At LACMA, a display of photos linked only by acquisition date poses a challenge for viewers

July 07, 2002|HOLLY MYERS

Assembling a museum-quality collection of contemporary photographs--one that reflects the concerns of the present in a way that will also speak to the future--is no easy task. Reducing that collection at any given time to one meaningful and coherent exhibition is, no doubt, even harder.

Judging from "New Acquisitions, New Work, New Selections 3: Contemporary Selections," the Los Angeles County Museum of Art has approached the challenge by casting a wide net. In the last five years, the photography department, led by curator Robert Sobieszek, has acquired more than 1,000 works, the majority of them produced since 1940. This exhibition assembles about 80 of the most recent, each by a different artist.

It amounts to a lot of unconnected work, which makes the exhibition something of a challenge for the viewer. It's difficult to properly engage with individual photographs in this context--that is, without a context.

With the diversification of the medium during the past few decades, the designation of "contemporary" offers little in the way of a framework. In the absence, also, of geographical limitations (more than a third of the artists represented were born outside the United States) or a concrete thematic superstructure, the works are only so many fragments floating against a neutral background.

That said, the primary purpose of the exhibition is not to promote the value of individual artworks, but to offer the public a glimpse into the museum's acquisition process. One does leave the show longing to see more from the assembled photographers, which means the museum is surely doing something right.

While there is no single, dominant sensibility behind the diverse collection of work, a few notable tendencies emerge. Principal among these is an avid interest in the versatility of the medium. There are photographs here of nearly every sort: from traditional black-and-white gelatin silver prints to big, saturated Cibachromes to computer-generated collages to photographic reproductions of paintings.

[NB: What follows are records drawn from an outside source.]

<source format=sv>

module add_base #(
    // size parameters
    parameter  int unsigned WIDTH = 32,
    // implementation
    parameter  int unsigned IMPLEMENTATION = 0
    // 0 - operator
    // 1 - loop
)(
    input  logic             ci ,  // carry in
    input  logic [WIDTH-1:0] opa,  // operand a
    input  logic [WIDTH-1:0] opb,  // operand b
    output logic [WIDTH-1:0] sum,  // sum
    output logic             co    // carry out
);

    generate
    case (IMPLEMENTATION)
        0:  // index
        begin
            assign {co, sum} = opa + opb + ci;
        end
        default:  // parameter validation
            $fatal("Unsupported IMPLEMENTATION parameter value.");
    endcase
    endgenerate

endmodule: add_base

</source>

On the traditional side, for example, is Brad Cole's elegant, Ansel Adams-like view of a rocky seashore or Linda Connor's haunting exploration of overgrown temple ruins in Angkor, Cambodia. Of a more conceptual nature is "Razorback" (1990), by German artist Hanno Otten: a large image of nothing but a green movie theater curtain, presumably after it has closed on the film that provides the work's title. James Welling's "Degrade #17" (1992)--a two-tone color field image--is an example of the move toward complete abstraction.

Also central to the exhibition is the question of manipulation. The majority of works on view involve some degree of it, whether chemical, digital, compositional or emotional, and the wall texts (although sporadic and largely uneven) frequently urge viewers to evaluate its role in construction of an image.

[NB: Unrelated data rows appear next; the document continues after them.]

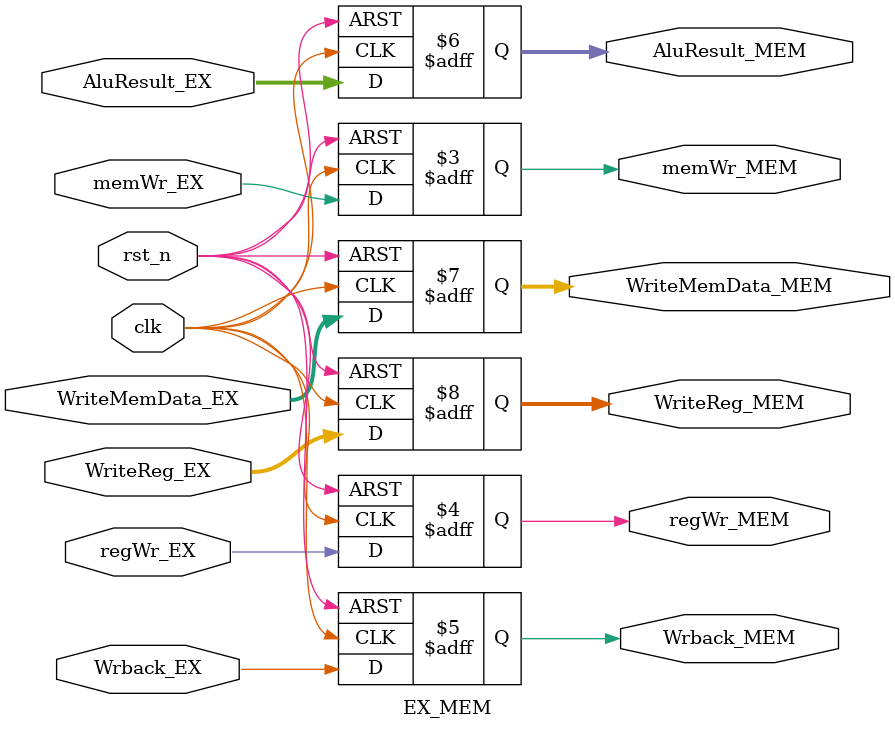
<source format=v>
module EX_MEM(
    input       clk,
    input       rst_n,
    input       memWr_EX,
    input       regWr_EX,
    input       Wrback_EX,

    input [31:0] AluResult_EX,
    input [31:0] WriteMemData_EX,
    input [4:0]  WriteReg_EX,

    output reg        memWr_MEM,           
    output reg        regWr_MEM,
    output reg        Wrback_MEM,
 
    output reg [31:0] AluResult_MEM,
    output reg [31:0] WriteMemData_MEM,
    output reg [4:0]  WriteReg_MEM  
);
    always @(posedge clk,negedge rst_n) begin
        if(~rst_n)begin
            memWr_MEM           <= 0;        
            regWr_MEM           <= 0;
            Wrback_MEM          <= 0;
            AluResult_MEM       <= 0;
            WriteMemData_MEM    <= 0;
            WriteReg_MEM        <= 0;
        end
        else begin
            memWr_MEM           <= memWr_EX;        
            regWr_MEM           <= regWr_EX;
            Wrback_MEM          <= Wrback_EX;
            AluResult_MEM       <= AluResult_EX;
            WriteMemData_MEM    <= WriteMemData_EX;
            WriteReg_MEM        <= WriteReg_EX;
        end
    end

endmodule
</source>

The issue can seem at times forced, in the work--such as Nagatani and Tracey's "34th & Chambers" (1986), a large and rather garish montage--as well as in the labels. Particularly irritating, for example, is the wall text for Peter Garfield's "Mobile Home" (1994), which seems intent on flattening the work's delightful ambiguity by dangling the obvious questions: "Is this plausible? Might an artist have actually rented a large helicopter to carry a full-sized bungalow and drop it so that it could be photographed falling to earth?"

Far more exciting are the subtle examples of manipulation that one stumbles upon unexpectedly, as in Nancy Burson's portrait of a man with an eye patch that is decorated with a strangely sad drawing of the eye that it covers, or Mike Smith's view of a rural Tennessee landscape that's been flattened and abstracted merely through clever positioning of the camera.

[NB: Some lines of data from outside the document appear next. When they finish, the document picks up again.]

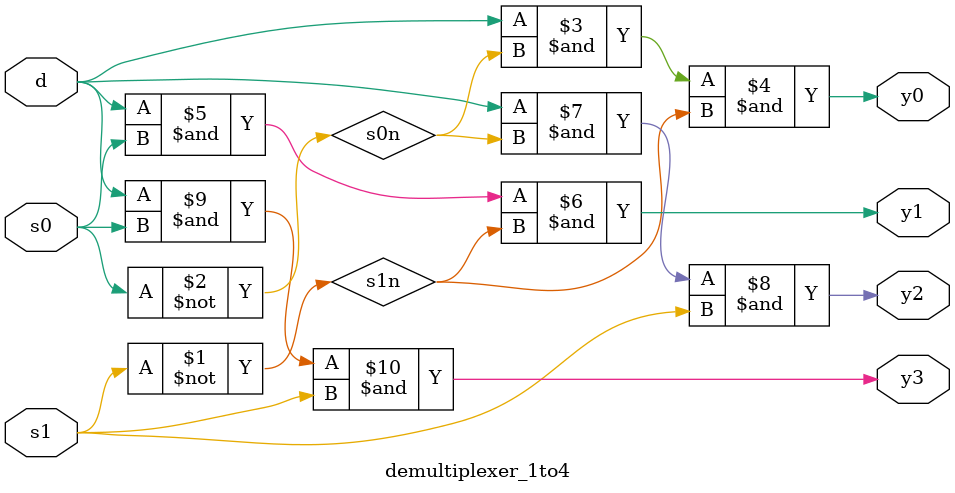
<source format=v>
`timescale 1ns / 1ps


module demultiplexer_1to4(
    input d,
    input s0,
    input s1,
    output y0,
    output y1,
    output y2,
    output y3
    );
    assign s1n = ~ s1;
    assign s0n = ~ s0;
    assign y0 = d& s0n & s1n;
    assign y1 = d & s0 & s1n;
    assign y2 = d & s0n & s1;
    assign y3 = d & s0 & s1;
endmodule

</source>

If there's anything that seems to be on the outs, as forecast by this exhibition, it is the mystique of the decisive moment. With few exceptions (notably, a Lee Friedlander image of a telemarketer frozen in an amusingly twisted grimace), the vast majority of the works in the exhibition are pointedly altered, posed, staged, naturally still (as in a landscape), or appropriated. Whether it be a reflection of the general artistic climate or of curatorial taste, trust in the magic of the photographic accident appears to be all but extinct.